Technical Tips Online

Edited by:
  • Mark Patterson
Elsevier. On-line only, free http://tto.trends.com

Web-surfing scientists have a new reason to catch electronic waves. The fully — and solely — on-line journal Technical Tips Online provides quick, easy access to optimal methods for doing what researchers do best: experiments. Two great things about the site: it's free, and it's peer-reviewed. It therefore satisfies every web-surfer's belief that everything on the Internet should be free, and meets the need for high scientific standards for on-line-only resources.

Technical Tips Online is a fusion of a peer-reviewed techniques journal and a methods database. It contains three types of article: peer-reviewed ‘Technical Tips’ (novel methods or major advances on known methods); non-peer-reviewed ‘Protocols’ (editorially invited protocols from laboratories with expertise in the method); and non-peer-reviewed ‘Application Notes’ (company-submitted paid-for reports detailing product use). Editorially selected comments from readers, which are quite fun to read, some with author responses, are also available.
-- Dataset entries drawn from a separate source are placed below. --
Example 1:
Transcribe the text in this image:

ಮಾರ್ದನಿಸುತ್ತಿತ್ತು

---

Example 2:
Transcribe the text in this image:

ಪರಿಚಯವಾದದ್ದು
The site is updated fortnightly and is extremely user-friendly. One can browse by category — Polymerase Chain Reaction, Electrophoresis, Microbiology, Purification Methods, Gene Expression, Microscopy, Tissue Culture, and Cloning and Sequencing — or examine only the latest additions. Using its comprehensive search engine is definitely superior to scanning several articles or journals for basic protocols, and then trying to glean modifications in later publications. After a while, however, this site could become equally unwieldy, because it might have to be searched just as extensively to obtain all useful protocol modifications. Given the ease of changing on-line text (which is what makes on-line protocols so appealing), this shouldn't be allowed to occur. Periodic processing of related information by the editors into a single update would increase this site's long-term value.

In this regard, it will be interesting to see how the site develops. Sustaining and properly maintaining any dedicated database is an enormous task, requiring time and money (it is supported by advertisements). All in all, however, if the site is well-maintained and the number of core protocols and useful modifications increases at a rapid rate, this site is well worth a bookmark in my book — er, computer.